## In a finite simple group whose every proper subgroup is abelian, distinct maximal subgroups intersect trivially

Suppose $G$ is a finite simple group in which every proper subgroup is abelian. If $M$ and $N$ are distinct maximal subgroups of $G$, prove that $M \cap N = 1$.

Let $G$ be a simple group in which every proper subgroup is abelian, and suppose $M$ and $N$ are distinct maximal subgroups of $G$. Consider the normalizer in $G$ of the subgroup $M \cap N$. Since $M \cap N \leq M$ and $M$ is abelian, $M \leq N_G(M \cap N)$. Similarly, $N \leq N_G(M \cap N)$. Thus $\langle M, N \rangle \leq N_G(M \cap N)$. Note that $\langle M, N \rangle$ is a subgroup of $G$ which properly contains, say, $M$. Thus $\langle M, N \rangle = G$, and we have that $M \cap N$ is normal in $G$. Since $G$ is simple and $M \cap N$ is a proper normal subgroup, $M \cap N = 1$.

(Old proof)

Let $M$ and $N$ be distinct maximal subgroups. Since $M \leq N_G(M)$ and $N \leq N_G(N)$ and $G$ is simple, we have $N_G(M) = M$ and $N_G(N) = N$. Moreover, because $M$ and $N$ are abelian, we have $C_G(M) = M$ and $C_G(N) = N$. Finally, note that $G = \langle M,N \rangle$.

Now let $g \in G$ and $x \in M \cap N$. We can write $g = m_1n_1m_2n_2 \ldots m_kn_k$ for some elements $m_i \in M$ and $n_i \in N$. Since $x \in M \cap N$ and both of $M$ and $N$ are abelian, $gx = xg$, so that $gxg^{-1} = x$. In fact, $M \cap N$ is normal in $G$. Since $M \cap N$ is a proper normal subgroup and $G$ is simple, $M \cap N = 1$.

• J  On November 4, 2010 at 8:02 pm

Why would MN be G because you can’t even be sure it’s a group I think. But you can do the same with the group generated by M and N, this certainly equals G, and since G is finite (your proof doesn’t use this!) this means that every g in G has a representation g=m_1n_1m_2n_2 … m_kn_k, and then the proof works just the same…

• nbloomf  On November 5, 2010 at 9:18 am

You’re right- $MN$ is not necessarily a subgroup. Thank you also for suggesting a fix.

I am more disturbed by the fact that the proof doesn’t use the finiteness of $G$. I am having trouble seeing where this is needed. I also found a more order-theoretic proof that doesn’t seem to need finiteness.
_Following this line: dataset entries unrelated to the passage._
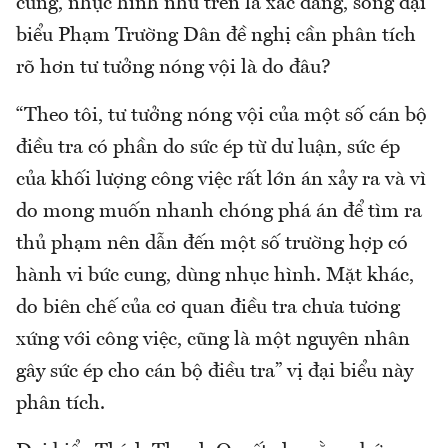
cung, nhục hình như trên là xác đáng, song đại
biểu Phạm Trường Dân đề nghị cần phân tích
rõ hơn tư tưởng nóng vội là do đâu?
“Theo tôi, tư tưởng nóng vội của một số cán bộ
điều tra có phần do sức ép từ dư luận, sức ép
của khối lượng công việc rất lớn án xảy ra và vì
do mong muốn nhanh chóng phá án để tìm ra
thủ phạm nên dẫn đến một số trường hợp có
hành vi bức cung, dùng nhục hình. Mặt khác,
do biên chế của cơ quan điều tra chưa tương
xứng với công việc, cũng là một nguyên nhân
gây sức ép cho cán bộ điều tra” vị đại biểu này
phân tích.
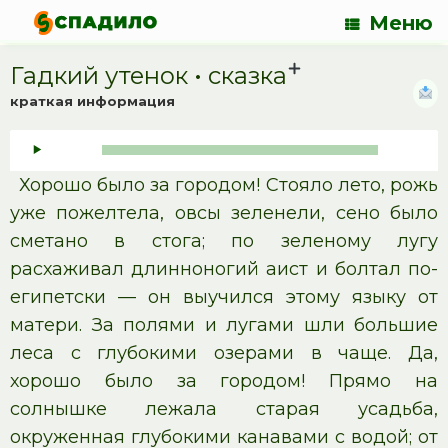
Меню
Гадкий утенок • cказка
краткая информация
Аудиоплеер
00:00
00:00
Хорошо было за городом! Стояло лето, рожь
уже пожелтела, овсы зеленели, сено было
сметано в стога; по зеленому лугу
расхаживал длинноногий аист и болтал по-
египетски — он выучился этому языку от
матери. За полями и лугами шли большие
леса с глубокими озерами в чаще. Да,
хорошо было за городом! Прямо на
солнышке лежала старая усадьба,
окруженная глубокими канавами с водой; от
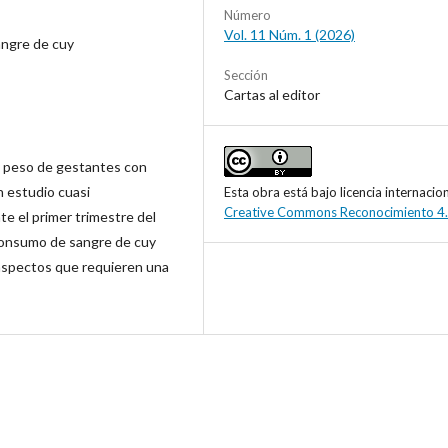
Número
Vol. 11 Núm. 1 (2026)
ngre de cuy
Sección
Cartas al editor
y peso de gestantes con
n estudio cuasi
Esta obra está bajo licencia internacio
Creative Commons Reconocimiento 4
e el primer trimestre del
 consumo de sangre de cuy
aspectos que requieren una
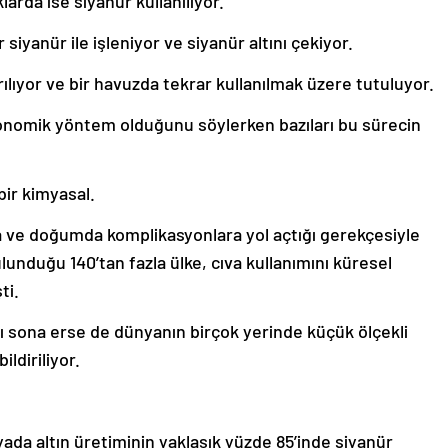
rda ise siyanür kullanılıyor.
iyanür ile işleniyor ve siyanür altını çekiyor.
ırılıyor ve bir havuzda tekrar kullanılmak üzere tutuluyor.
konomik yöntem olduğunu söylerken bazıları bu sürecin
 bir kimyasal.
ra ve doğumda komplikasyonlara yol açtığı gerekçesiyle
ulunduğu 140’tan fazla ülke, cıva kullanımını küresel
ti.
ı sona erse de dünyanın birçok yerinde küçük ölçekli
ldiriliyor.
da altın üretiminin yaklaşık yüzde 85’inde siyanür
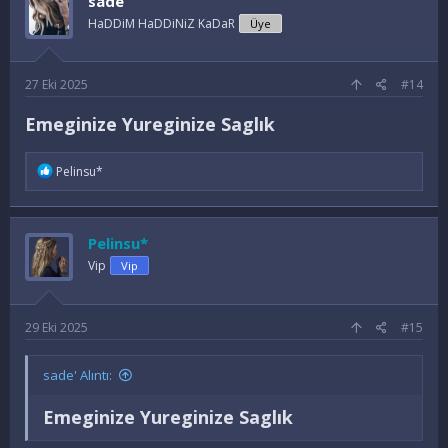
sade
HaDDiM HaDDiNiZ KaDaR
Üye
27 Eki 2025
#14
Emeginize Yureginize Saglık
İ
Pelinsu*
f
a
d
e
Pelinsu*
l
e
Vip
Vip
r
:
29 Eki 2025
#15
sade' Alıntı:
Emeginize Yureginize Saglık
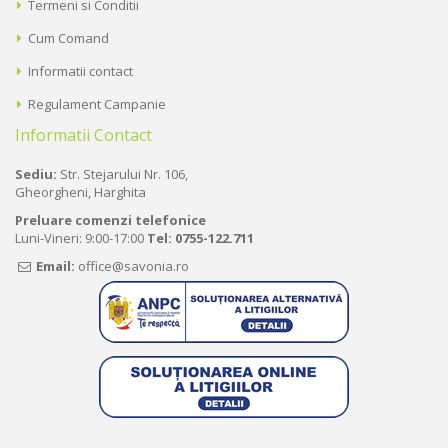
Termeni si Conditii
Cum Comand
Informatii contact
Regulament Campanie
Informatii Contact
Sediu:
Str. Stejarului Nr. 106,
Gheorgheni, Harghita
Preluare comenzi telefonice
Luni-Vineri: 9:00-17:00
Tel:
0755-122.711
Email:
office@savonia.ro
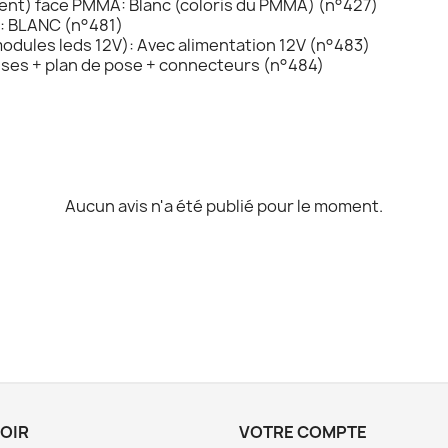
cent) face PMMA: Blanc (coloris du PMMA) (n°427)
°: BLANC (n°481)
modules leds 12V): Avec alimentation 12V (n°483)
toises + plan de pose + connecteurs (n°484)
Aucun avis n'a été publié pour le moment.
VOIR
VOTRE COMPTE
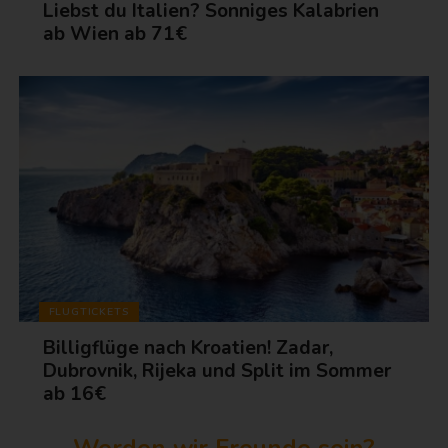
Liebst du Italien? Sonniges Kalabrien
ab Wien ab 71€
FLUGTICKETS
Billigflüge nach Kroatien! Zadar,
Dubrovnik, Rijeka und Split im Sommer
ab 16€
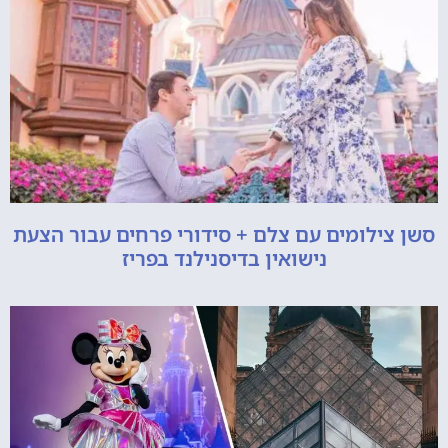
סשן צילומים עם צלם + סידורי פרחים עבור הצעת
נישואין בדיסנילנד בפריז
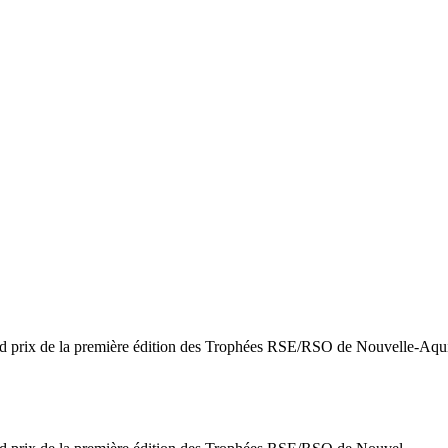
nd prix de la première édition des Trophées RSE/RSO de Nouvelle-Aqui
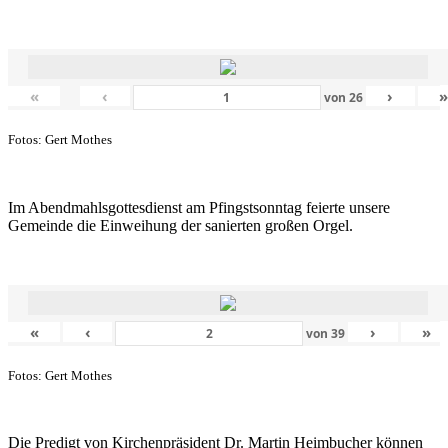
«
‹
›
von
26
Fotos: Gert Mothes
Im Abendmahlsgottesdienst am Pfingstsonntag feierte unsere
Gemeinde die Einweihung der sanierten großen Orgel.
«
‹
›
»
von
39
Fotos: Gert Mothes
Die Predigt von Kirchenpräsident Dr. Martin Heimbucher können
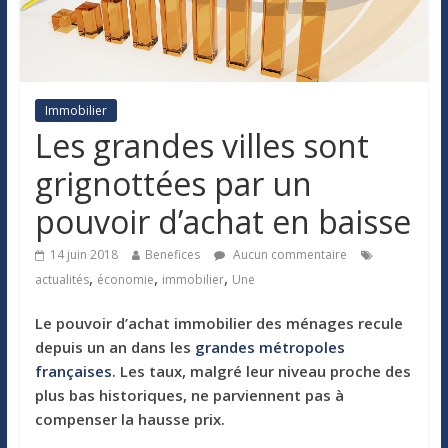
Immobilier
Les grandes villes sont
grignottées par un
pouvoir d’achat en baisse
14 juin 2018
Benefices
Aucun commentaire
,
,
,
actualités
économie
immobilier
Une
Le pouvoir d’achat immobilier des ménages recule
depuis un an dans les
grandes métropoles
françaises
. Les taux, malgré leur niveau proche des
plus bas historiques, ne parviennent pas à
compenser la hausse prix.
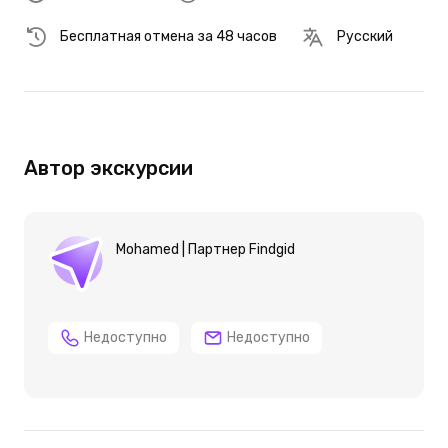
Бесплатная отмена за 48 часов
Русский
Автор экскурсии
Mohamed | Партнер Findgid
Недоступно
Недоступно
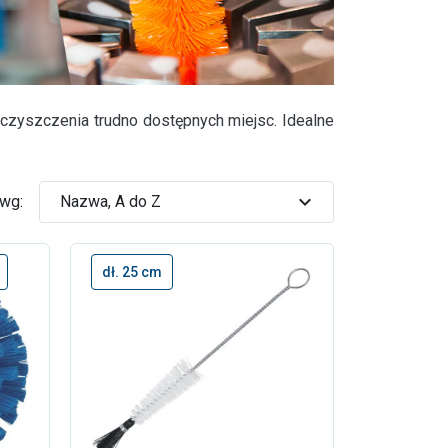
czyszczenia trudno dostępnych miejsc. Idealne
expand_more
 wg:
Nazwa, A do Z
dł. 25 cm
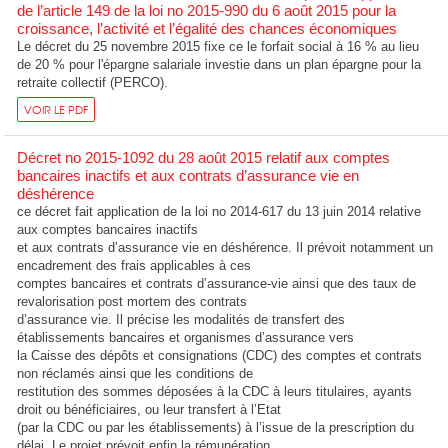
de l’article 149 de la loi no 2015-990 du 6 août 2015 pour la
croissance, l’activité et l’égalité des chances économiques
Le décret du 25 novembre 2015 fixe ce le forfait social à 16 % au lieu
de 20 % pour l'épargne salariale investie dans un plan épargne pour la
retraite collectif (PERCO).
VOIR LE PDF
Décret no 2015-1092 du 28 août 2015 relatif aux comptes
bancaires inactifs et aux contrats d’assurance vie en
déshérence
ce décret fait application de la loi no 2014-617 du 13 juin 2014 relative
aux comptes bancaires inactifs
et aux contrats d’assurance vie en déshérence. Il prévoit notamment un
encadrement des frais applicables à ces
comptes bancaires et contrats d’assurance-vie ainsi que des taux de
revalorisation post mortem des contrats
d’assurance vie. Il précise les modalités de transfert des
établissements bancaires et organismes d’assurance vers
la Caisse des dépôts et consignations (CDC) des comptes et contrats
non réclamés ainsi que les conditions de
restitution des sommes déposées à la CDC à leurs titulaires, ayants
droit ou bénéficiaires, ou leur transfert à l’Etat
(par la CDC ou par les établissements) à l’issue de la prescription du
délai. Le projet prévoit enfin la rémunération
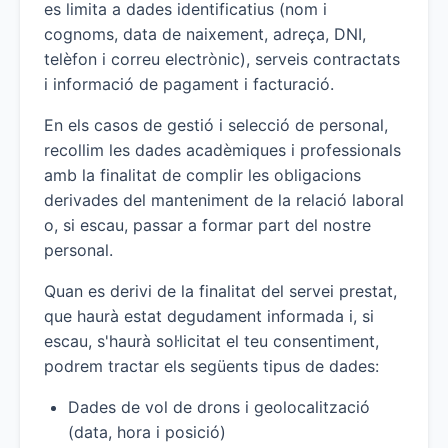
es limita a dades identificatius (nom i
cognoms, data de naixement, adreça, DNI,
telèfon i correu electrònic), serveis contractats
i informació de pagament i facturació.
En els casos de gestió i selecció de personal,
recollim les dades acadèmiques i professionals
amb la finalitat de complir les obligacions
derivades del manteniment de la relació laboral
o, si escau, passar a formar part del nostre
personal.
Quan es derivi de la finalitat del servei prestat,
que haurà estat degudament informada i, si
escau, s'haurà sol·licitat el teu consentiment,
podrem tractar els següents tipus de dades:
Dades de vol de drons i geolocalització
(data, hora i posició)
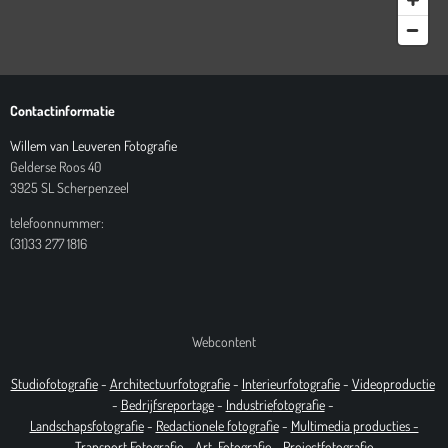
Contactinformatie
Willem van Leuveren Fotografie
Gelderse Roos 40
3925 SL Scherpenzeel
telefoonnummer:
(31)33 277 1816
Webcontent
Studiofotografie
-
Architectuurfotografie
-
Interieurfotografie
-
Videoproductie
-
Bedrijfsreportage
-
Industrie
fotografie
-
Landschapsfotografie
-
Redactionele fotografie
-
Multimedia producties -
T
ransport Fotografie -
Art
Fotografie
-
Projectfotografie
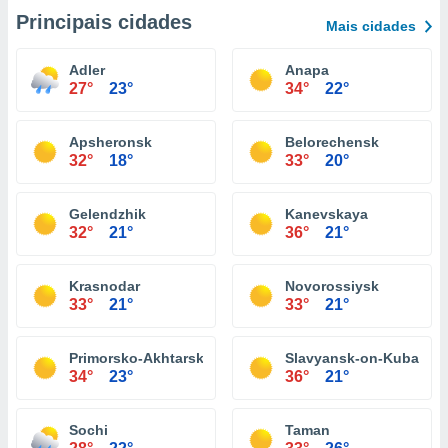
Principais cidades
Mais cidades
Adler
Anapa
27°
23°
34°
22°
Apsheronsk
Belorechensk
32°
18°
33°
20°
Gelendzhik
Kanevskaya
32°
21°
36°
21°
Krasnodar
Novorossiysk
33°
21°
33°
21°
Primorsko-Akhtarsk
Slavyansk-on-Kuban
34°
23°
36°
21°
Sochi
Taman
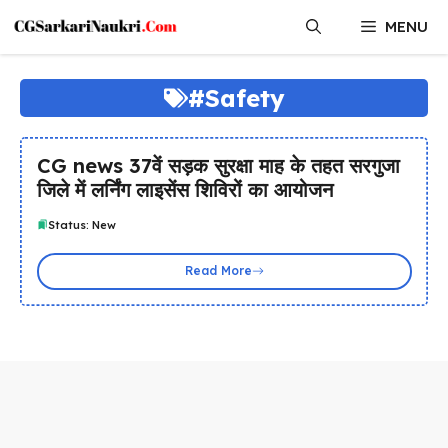
Skip
MENU
to
content
#Safety
CG news 37वें सड़क सुरक्षा माह के तहत सरगुजा
जिले में लर्निंग लाइसेंस शिविरों का आयोजन
Status: New
Read More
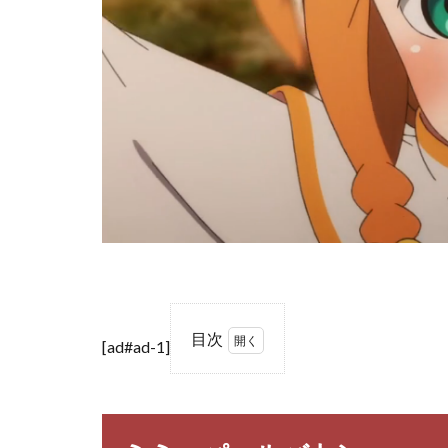
目次
[ad#ad-1]
1
ミ
ミ・
パー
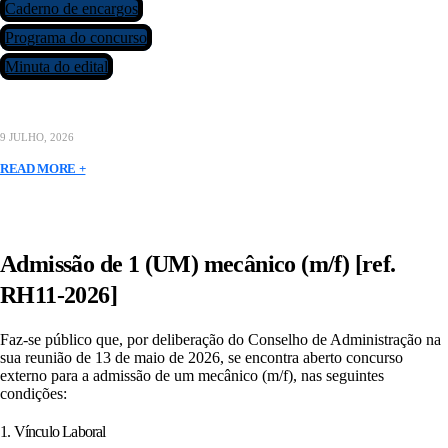
Caderno de encargos
Programa do concurso
Minuta do edital
9 JULHO, 2026
READ MORE +
Admissão de 1 (UM) mecânico (m/f) [ref.
RH11-2026]
Faz-se público que, por deliberação do Conselho de Administração na
sua reunião de 13 de maio de 2026, se encontra aberto concurso
externo para a admissão de um mecânico (m/f), nas seguintes
condições:
1. Vínculo Laboral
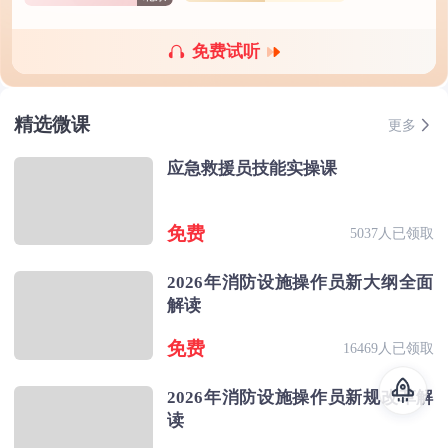
免费试听
精选微课
更多
应急救援员技能实操课
免费
5037人已领取
2026年消防设施操作员新大纲全面
解读
免费
16469人已领取
2026年消防设施操作员新规改革解
读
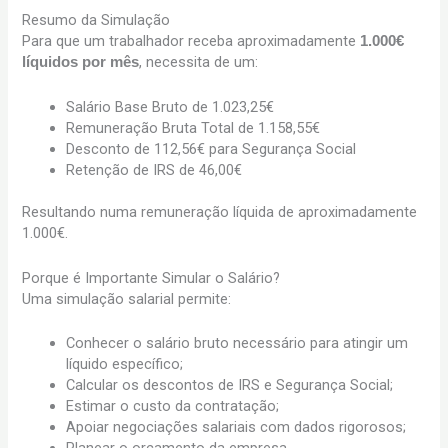
Resumo da Simulação
Para que um trabalhador receba aproximadamente
1.000€
, necessita de um:
líquidos por mês
Salário Base Bruto de 1.023,25€
Remuneração Bruta Total de 1.158,55€
Desconto de 112,56€ para Segurança Social
Retenção de IRS de 46,00€
Resultando numa remuneração líquida de aproximadamente
1.000€.
Porque é Importante Simular o Salário?
Uma simulação salarial permite:
Conhecer o salário bruto necessário para atingir um
líquido específico;
Calcular os descontos de IRS e Segurança Social;
Estimar o custo da contratação;
Apoiar negociações salariais com dados rigorosos;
I will leave the old proof and the new proof up- does anyone see why finiteness is needed?

• Nish  On February 21, 2011 at 8:41 pm

I did not quite understand your step “Finally, note that G = \langle M,N \rangle” in old proof.Why product of any two maximal sub groups will necessarily span G?

• nbloomf  On February 21, 2011 at 8:44 pm

It’s because $\langle M, N \rangle$ is a subgroup of $G$ which properly contains $M$. (Properly because $M \neq N$.) Since $M$ is maximal, it has to be all of $G$.

• Nish  On February 21, 2011 at 8:58 pm

Please ignore the last comment.G indeed is finitely generated by M,N as M,N are maximal.

• nhanttruong  On July 6, 2011 at 7:17 pm

Corollary. Let M be a nonnormal maximal subgroup of the finite simple group G with all subgroups abelian. Then |G| has the same prime factors as |M|.

Proof. Since M not normal, it has a distinct conjugate N, which is also maximal and has the same prime factors as M. Then |G| = |MN| = |M||N| has the same prime factors as |M|.

• nbloomf  On July 7, 2011 at 11:45 am

Interesting! It seems that in fact $|G| = |M|^2$, since $M$ and $N$ are isomorphic.

• nhanttruong  On July 8, 2011 at 12:33 am

Ah, I’m wrong. MN doesn’t have to be a subgroup.